=== Section Start ===
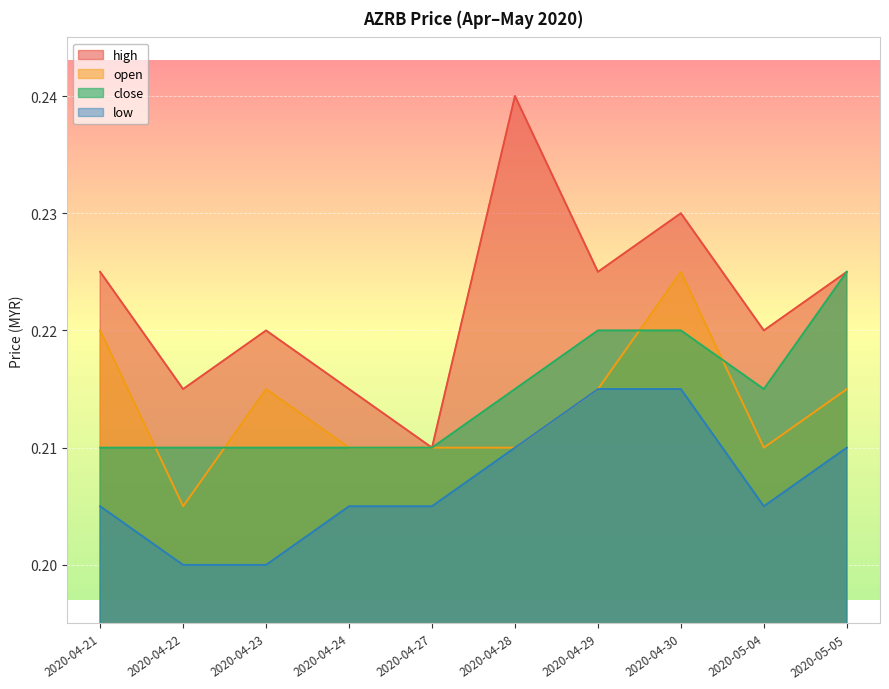

The close series shows 0.2 at 2020-04-28. True or false?

True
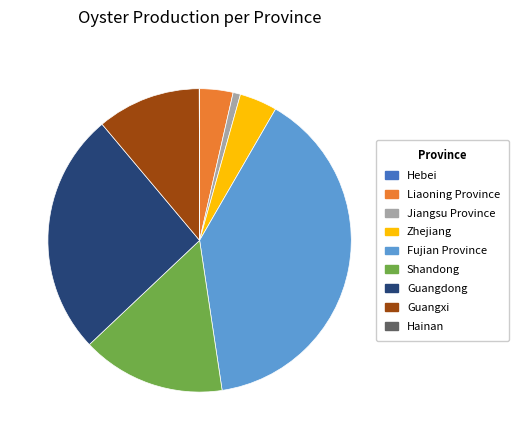

Which category has the biggest portion of the pie?

Fujian Province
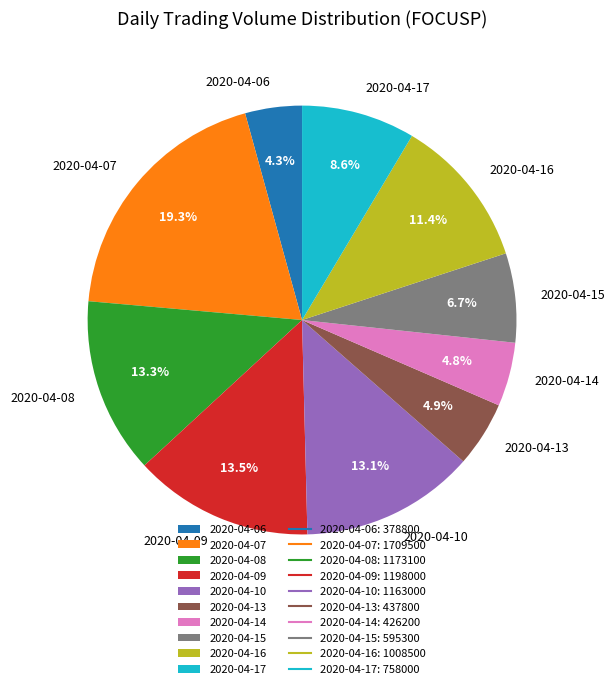

The 2020-04-10 slice represents 18% of the pie. True or false?

False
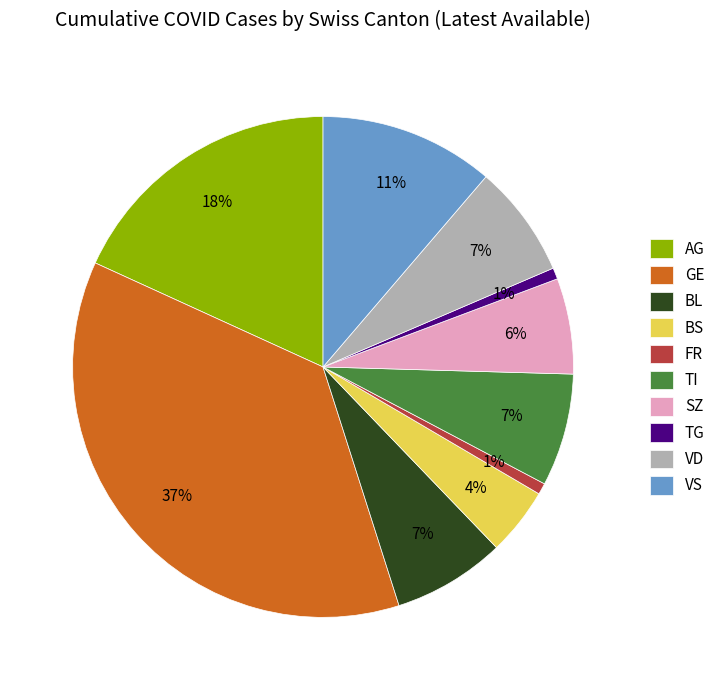

Does TG represent more than half of the total?

No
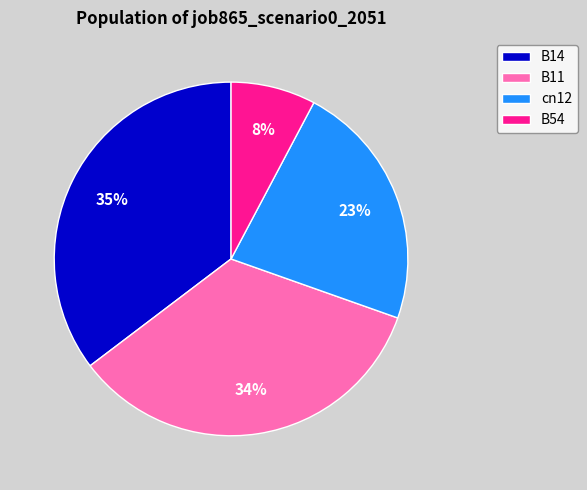

Is there any slice that represents more than half of the pie?

No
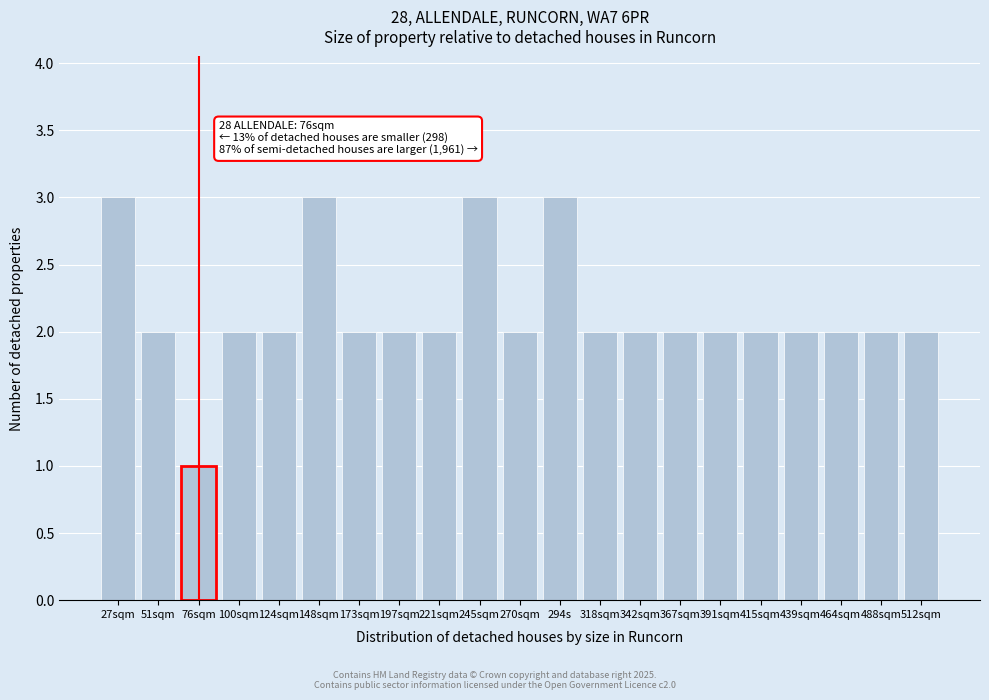

Reading left to right, transcribe all the data shown in this chart.

3	2	1	2	2	3	2	2	2	3	2	3	2	2	2	2	2	2	2	2	2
=== Section End ===
Problem description:
Write out all of the entries again, swapping "pie" for "circle graph" and leaving everything else as it is. Don't include the pictures.

Answer for this exercise:
The close series shows 0.2 at 2020-04-28. True or false?

True

Which category has the biggest portion of the circle graph?

Fujian Province

The 2020-04-10 slice represents 18% of the circle graph. True or false?

False

Does TG represent more than half of the total?

No

Is there any slice that represents more than half of the circle graph?

No

Reading left to right, transcribe all the data shown in this chart.

3	2	1	2	2	3	2	2	2	3	2	3	2	2	2	2	2	2	2	2	2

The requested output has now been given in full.